4.8 It is submitted that another grave implication of the failure of the Respondents to call evidence (but resting their cases on that of the Appellants) is that the Appellants who are ordinarily required to prove their cases by preponderance of evidence are discharged from that burden and foisted with the burden of minimal proof. In this wise, the Appellants are required to prove their case by deduction of minimal evidence. See AGAGU VS MIMIKO (2009) 7 NWLR (PT 1140) 342 @ 386, para F-G:

“In such circumstance, the law does not require proof of impliedly admitted facts and where proof is even required, only a minimal evidence would be necessary to ground the claim. See also BALOGUN VS. UBA (1992) 6 NWLR (PT 247) 366 and EGBUNIKE VS. ACB (1995) 2 NWLR (PT.375) 34.”

4.9 It must noted that although election Petitions are in a class of their own or sui generis, the general rules or principles of pleadings which apply to ordinary civil actions are also applicable with necessary modification mutatis mutandis but with equal force especially as regard the filing of Petitions and Reply thereto. See Ogbeide v. Osula (2004) 12 NWLR (Pt. 886) 86 at 94.

4.10 However, in a case where the other side fails to call evidence available for the Court to put on the proverbial balance of scale, the Plaintiff is only required to prove his case by production of minimal evidence.

4.11 It is clear that if the trial Tribunal had examine and evaluate Exhibits B - B77 which incidentally was tendered by the 2nd Respondent it would not have come to the conclusion that that the Appellants even needed to have proved their case by preponderance of evidence. Exhibits B - B77 has conclusively proved that the election was not conducted in accordance with the requirements of the Electoral Act. Exhibits B - B77 on the face of it has established gross violation of Section 63 subsections 1 & 2 of the Electoral Act because they were not stamped or signed by the Presiding Officers. The Appellants had carried out an analysis of Exhibits B-B77 in Pages 11-30 of their Final Written Address but the Tribunal discountenanced it. See pages 450 of the records.

4.12 We respectfully invite this Court to examine and evaluate Exhibits B - B77 and come to the conclusion which the Tribunal would have arrived at. See JASKE V. MAGAJI (2008) 3 LRECN 113 @ 146, PARAS. B-C.

4.13 If the trial Tribunal did not reject the evidence of PW1 & PW2 on the ground that they were contrary to the format prescribed in the First Schedule to the Oaths Act, it would not have come to the conclusion that that the Appellants did not succeed on the strength of their case.
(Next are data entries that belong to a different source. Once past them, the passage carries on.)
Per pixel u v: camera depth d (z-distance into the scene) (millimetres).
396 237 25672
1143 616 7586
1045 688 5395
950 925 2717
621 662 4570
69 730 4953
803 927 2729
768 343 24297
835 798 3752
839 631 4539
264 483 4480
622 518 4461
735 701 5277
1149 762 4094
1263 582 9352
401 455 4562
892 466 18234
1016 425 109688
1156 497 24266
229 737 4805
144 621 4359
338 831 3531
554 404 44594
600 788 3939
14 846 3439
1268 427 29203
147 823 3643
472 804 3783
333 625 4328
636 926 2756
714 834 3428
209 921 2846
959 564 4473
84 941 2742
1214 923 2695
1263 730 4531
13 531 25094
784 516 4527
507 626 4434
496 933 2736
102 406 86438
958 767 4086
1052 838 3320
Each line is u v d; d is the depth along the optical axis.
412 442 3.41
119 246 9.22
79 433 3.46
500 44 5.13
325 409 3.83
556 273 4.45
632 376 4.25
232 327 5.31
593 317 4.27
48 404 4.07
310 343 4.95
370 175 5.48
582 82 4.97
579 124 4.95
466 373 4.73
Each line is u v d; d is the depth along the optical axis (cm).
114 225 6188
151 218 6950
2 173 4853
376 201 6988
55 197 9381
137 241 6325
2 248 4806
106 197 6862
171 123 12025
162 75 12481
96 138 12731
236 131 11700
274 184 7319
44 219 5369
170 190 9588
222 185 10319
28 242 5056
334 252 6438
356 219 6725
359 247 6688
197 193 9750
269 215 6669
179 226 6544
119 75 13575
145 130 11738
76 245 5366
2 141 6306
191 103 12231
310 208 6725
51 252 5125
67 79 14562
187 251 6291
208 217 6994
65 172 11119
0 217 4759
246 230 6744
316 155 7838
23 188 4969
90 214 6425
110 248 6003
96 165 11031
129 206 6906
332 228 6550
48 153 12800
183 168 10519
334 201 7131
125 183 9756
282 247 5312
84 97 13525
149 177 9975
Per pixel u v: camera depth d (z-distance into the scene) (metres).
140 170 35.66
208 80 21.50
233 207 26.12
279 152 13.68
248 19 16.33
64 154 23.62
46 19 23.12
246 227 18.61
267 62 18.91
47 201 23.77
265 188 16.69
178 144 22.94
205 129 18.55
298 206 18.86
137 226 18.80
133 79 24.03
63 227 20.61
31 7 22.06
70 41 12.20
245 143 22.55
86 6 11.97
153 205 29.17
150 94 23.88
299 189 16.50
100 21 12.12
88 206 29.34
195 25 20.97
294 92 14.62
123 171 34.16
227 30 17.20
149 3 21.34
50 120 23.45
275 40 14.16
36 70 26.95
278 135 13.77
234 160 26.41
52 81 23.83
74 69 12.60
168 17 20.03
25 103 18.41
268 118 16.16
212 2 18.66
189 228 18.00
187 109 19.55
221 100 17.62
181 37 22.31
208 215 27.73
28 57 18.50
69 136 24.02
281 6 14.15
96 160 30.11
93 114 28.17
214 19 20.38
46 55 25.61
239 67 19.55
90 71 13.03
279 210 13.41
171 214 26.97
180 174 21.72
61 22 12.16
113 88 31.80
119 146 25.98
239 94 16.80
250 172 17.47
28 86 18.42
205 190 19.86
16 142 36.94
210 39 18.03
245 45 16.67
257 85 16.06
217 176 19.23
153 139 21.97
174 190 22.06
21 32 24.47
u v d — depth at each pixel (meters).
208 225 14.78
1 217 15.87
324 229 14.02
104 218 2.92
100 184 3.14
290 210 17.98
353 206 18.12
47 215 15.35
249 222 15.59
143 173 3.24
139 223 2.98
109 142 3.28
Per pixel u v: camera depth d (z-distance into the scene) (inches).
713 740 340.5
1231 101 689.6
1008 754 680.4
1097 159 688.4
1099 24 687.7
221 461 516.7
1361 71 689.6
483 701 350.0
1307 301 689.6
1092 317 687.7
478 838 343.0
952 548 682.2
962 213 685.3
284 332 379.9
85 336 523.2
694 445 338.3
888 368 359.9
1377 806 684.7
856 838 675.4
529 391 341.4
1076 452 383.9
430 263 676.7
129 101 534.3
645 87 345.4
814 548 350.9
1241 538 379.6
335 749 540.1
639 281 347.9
The Tribunal had erroneously held that since the Appellants did not produce oral evidence that there was no evidence in support of the Petition. We therefore invite the Court to assume the jurisdiction of the Tribunal and admit the Statements on Oath of PW1 and PW 2 and use them to assess and Exhibits B - B77.

4.14 In the light of the above, we respectfully invite the Court to resolve this issue in favour of the Appellants and hold that the Appellants did not need to prove the Petition by preponderance of evidence in view of the fact that the Respondents abandoned their pleadings.



ISSUE NO. 8

Whether the Tribunal was correct when it held that there are a plethora of authorities on the presumption of correctness of returns produced by Returning Officers in view of the fact that there was abundance of documentary evidence before it which it refused to examine that the election was vitiated by substantial non-compliance with the provisions of the Electoral Act?



ARGUMENT

5.1 It is correct statement of the law that there is presumption that the return of a Returning Officer in an election is genuine and regular until the contrary is proved.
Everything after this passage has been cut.